他瞪大了双眼,手指颤抖着指向娄毅,眼底翻涌着难以置信和恐惧。
身体不受控制地从椅子上滑落在地,四肢胡乱地在地上挣扎着。
他的眼神里渐渐染上哀求,泪水混着冷汗从脸颊滑落,拼命地向娄毅求饶。
可娄毅只是静静地站在原地,居高临下地看着他,眼神没有半分波澜,更无半点心软。
在杨怀民派人对他下死手的那一刻,两人之间便只剩你死我活。
所谓的怜悯,从来都不会留给想要置自己于死地的仇人。
不过片刻,杨怀民的挣扎渐渐微弱,身体彻底瘫软下去,胸腔再无起伏,彻底没了呼吸。
他死不瞑目,双眼圆睁着瞪向天花板,眼底深处是浓得化不开的悔恨与不甘。
直到生命的最后一刻,他才幡然醒悟,自己是手握大权的厂长。
有着大好的前程与安稳的生活,偏偏鬼迷心窍去招惹娄毅这个煞星,一步错步步错。
最终落得个连求饶的机会都没有的下场,可这个世界上,从来都没有后悔药可吃。
娄毅看着地上没了气息的杨怀民,带着一丝讥讽:
“要怪就怪你自己,好好的厂长不当,偏偏要来找我的麻烦,从你派人对我下手的那一刻起,你就该想到,自己会有今天的下场。”

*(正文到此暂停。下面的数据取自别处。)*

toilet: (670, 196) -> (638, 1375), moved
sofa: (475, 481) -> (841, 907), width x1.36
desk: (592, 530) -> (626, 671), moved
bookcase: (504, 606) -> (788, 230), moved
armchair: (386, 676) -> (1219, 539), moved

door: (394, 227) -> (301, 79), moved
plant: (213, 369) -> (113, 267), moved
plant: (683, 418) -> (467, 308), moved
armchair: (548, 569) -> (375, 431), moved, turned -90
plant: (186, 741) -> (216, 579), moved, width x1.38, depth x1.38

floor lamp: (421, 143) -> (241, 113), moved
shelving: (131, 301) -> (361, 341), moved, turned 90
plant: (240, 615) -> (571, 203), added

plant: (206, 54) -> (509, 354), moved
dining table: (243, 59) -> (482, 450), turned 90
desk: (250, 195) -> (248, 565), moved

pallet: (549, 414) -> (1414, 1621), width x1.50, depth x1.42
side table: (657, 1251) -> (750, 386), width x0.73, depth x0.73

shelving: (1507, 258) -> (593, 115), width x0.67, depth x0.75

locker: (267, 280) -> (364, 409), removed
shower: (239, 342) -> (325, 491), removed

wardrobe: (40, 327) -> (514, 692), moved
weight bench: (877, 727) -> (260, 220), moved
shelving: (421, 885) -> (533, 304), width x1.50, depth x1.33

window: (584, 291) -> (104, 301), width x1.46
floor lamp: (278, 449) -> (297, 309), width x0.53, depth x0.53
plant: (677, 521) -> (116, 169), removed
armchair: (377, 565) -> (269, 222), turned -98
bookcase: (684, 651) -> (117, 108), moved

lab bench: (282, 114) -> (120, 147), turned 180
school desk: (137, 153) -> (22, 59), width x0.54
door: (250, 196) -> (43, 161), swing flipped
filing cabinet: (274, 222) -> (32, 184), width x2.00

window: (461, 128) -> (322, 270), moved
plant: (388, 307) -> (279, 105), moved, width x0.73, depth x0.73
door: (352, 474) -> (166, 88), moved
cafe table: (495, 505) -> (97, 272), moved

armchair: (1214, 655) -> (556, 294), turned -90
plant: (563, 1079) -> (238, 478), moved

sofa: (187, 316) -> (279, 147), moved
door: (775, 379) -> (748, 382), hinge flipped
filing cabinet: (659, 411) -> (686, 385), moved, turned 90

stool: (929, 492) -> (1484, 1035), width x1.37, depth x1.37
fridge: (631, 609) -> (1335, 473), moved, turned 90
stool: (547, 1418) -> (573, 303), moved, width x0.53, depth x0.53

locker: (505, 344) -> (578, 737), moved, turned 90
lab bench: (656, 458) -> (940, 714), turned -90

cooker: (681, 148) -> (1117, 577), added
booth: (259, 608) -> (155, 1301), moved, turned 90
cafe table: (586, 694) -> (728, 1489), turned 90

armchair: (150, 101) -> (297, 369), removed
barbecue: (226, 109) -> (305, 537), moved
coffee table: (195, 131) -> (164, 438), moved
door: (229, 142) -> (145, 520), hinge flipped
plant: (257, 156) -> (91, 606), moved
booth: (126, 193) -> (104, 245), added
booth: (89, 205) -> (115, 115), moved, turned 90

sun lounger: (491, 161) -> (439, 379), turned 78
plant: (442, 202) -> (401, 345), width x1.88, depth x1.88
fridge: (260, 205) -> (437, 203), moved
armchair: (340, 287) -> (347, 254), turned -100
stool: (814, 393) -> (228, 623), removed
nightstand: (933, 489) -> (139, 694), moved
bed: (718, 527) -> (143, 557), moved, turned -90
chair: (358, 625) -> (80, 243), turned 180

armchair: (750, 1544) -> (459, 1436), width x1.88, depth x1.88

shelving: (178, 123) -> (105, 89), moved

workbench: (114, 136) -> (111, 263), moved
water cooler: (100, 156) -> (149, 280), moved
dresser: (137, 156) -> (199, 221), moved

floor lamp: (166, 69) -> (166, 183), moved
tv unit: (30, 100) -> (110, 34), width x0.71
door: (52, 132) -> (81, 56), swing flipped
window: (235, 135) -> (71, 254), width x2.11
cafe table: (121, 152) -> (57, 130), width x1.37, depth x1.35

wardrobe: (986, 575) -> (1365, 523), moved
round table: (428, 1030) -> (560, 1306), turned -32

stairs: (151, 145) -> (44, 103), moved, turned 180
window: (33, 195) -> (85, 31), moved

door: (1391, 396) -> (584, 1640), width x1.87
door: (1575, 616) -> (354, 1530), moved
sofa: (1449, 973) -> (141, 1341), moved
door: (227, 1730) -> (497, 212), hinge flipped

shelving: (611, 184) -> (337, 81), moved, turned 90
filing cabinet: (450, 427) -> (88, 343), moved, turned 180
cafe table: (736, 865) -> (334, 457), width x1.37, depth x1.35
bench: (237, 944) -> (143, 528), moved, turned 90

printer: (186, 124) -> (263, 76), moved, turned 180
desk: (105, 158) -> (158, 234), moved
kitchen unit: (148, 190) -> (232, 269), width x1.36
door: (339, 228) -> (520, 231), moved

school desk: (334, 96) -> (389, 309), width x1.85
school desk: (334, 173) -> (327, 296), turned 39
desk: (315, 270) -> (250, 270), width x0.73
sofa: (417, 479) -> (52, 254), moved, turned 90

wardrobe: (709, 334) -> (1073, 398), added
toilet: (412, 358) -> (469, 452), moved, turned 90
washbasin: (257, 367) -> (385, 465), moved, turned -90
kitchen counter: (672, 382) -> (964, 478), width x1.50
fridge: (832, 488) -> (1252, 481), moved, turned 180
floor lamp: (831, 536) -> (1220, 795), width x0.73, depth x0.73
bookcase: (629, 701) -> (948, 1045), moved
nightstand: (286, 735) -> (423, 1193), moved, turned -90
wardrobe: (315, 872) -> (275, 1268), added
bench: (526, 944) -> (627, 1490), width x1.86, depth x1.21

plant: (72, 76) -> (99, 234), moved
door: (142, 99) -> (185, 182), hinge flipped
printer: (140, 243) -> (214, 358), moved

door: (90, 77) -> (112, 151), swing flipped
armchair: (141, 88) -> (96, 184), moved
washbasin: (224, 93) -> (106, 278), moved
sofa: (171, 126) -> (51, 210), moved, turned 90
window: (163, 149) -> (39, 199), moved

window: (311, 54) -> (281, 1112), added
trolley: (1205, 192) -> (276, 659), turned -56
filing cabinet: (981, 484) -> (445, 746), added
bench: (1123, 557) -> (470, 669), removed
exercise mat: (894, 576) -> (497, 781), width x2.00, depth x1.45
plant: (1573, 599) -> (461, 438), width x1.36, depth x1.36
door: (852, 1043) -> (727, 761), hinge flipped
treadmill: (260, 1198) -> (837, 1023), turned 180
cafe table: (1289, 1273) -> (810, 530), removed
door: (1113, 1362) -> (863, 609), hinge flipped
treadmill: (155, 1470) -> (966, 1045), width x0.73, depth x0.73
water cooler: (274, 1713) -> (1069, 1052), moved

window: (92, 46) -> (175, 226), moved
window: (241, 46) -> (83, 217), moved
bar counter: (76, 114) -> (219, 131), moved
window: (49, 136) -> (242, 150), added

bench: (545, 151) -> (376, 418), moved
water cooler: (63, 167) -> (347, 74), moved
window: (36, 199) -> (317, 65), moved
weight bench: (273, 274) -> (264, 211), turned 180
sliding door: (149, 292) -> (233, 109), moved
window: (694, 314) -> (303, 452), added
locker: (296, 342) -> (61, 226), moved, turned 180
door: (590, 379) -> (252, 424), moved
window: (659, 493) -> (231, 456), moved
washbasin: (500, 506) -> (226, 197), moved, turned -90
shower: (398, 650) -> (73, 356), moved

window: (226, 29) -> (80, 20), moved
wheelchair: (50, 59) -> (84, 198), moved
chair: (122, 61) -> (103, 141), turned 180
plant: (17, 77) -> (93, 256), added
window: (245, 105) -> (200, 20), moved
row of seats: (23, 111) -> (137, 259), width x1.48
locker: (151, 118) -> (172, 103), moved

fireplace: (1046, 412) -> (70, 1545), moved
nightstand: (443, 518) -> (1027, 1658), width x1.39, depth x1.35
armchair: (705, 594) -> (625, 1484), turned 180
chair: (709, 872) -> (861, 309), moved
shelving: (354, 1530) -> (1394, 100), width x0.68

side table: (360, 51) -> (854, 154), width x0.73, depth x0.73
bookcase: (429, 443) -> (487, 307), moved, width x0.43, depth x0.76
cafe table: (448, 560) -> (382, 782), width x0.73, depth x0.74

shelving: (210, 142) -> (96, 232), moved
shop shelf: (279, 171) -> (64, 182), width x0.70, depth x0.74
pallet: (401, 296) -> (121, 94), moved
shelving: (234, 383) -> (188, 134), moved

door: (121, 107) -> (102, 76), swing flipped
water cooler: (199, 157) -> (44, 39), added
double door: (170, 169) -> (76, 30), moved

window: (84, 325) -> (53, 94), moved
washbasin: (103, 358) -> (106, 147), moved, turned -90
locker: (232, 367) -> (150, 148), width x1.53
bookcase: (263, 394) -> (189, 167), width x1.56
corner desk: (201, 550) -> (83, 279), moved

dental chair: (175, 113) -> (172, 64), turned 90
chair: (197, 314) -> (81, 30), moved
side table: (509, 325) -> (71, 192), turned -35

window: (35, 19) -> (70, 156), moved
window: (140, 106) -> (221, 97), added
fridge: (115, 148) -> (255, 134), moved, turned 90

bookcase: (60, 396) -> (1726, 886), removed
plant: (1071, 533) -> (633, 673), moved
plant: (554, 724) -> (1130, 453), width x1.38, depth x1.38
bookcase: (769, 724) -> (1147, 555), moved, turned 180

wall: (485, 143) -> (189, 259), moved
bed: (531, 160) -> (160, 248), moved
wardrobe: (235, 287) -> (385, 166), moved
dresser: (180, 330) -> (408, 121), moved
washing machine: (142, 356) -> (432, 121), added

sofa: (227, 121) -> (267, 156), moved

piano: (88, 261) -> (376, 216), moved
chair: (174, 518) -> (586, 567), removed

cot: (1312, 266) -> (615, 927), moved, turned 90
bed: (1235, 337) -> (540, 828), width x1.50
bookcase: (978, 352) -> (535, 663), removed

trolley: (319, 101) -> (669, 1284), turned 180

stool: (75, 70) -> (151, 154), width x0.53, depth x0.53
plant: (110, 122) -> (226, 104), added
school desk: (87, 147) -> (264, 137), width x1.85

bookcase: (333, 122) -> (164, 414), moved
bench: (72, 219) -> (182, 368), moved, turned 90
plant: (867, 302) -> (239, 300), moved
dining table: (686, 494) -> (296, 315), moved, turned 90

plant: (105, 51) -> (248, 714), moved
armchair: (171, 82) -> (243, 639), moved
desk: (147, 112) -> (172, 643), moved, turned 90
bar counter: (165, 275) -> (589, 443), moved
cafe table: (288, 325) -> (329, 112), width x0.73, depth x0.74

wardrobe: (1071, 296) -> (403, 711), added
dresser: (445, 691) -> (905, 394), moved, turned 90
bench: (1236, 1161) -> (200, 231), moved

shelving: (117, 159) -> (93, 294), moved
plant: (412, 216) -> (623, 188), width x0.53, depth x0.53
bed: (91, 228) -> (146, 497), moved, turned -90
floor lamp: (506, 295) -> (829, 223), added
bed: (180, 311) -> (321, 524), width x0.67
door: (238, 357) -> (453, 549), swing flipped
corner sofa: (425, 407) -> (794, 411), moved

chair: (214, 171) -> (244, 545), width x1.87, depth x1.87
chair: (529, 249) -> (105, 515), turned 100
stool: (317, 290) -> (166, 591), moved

话音落下,他弯腰轻轻将书房的门重新合上,动作轻缓,没有发出半点声响!
随后悄无声息地退出了院子,消失在夜色之中。
临走之前,他动用空间的能力,将书房内自己留下的所有痕迹清理得一干二净。
以他宗师级的医术,任谁来查,都只会判定杨怀民是突发心梗猝死,绝不会查到其他人为的因素。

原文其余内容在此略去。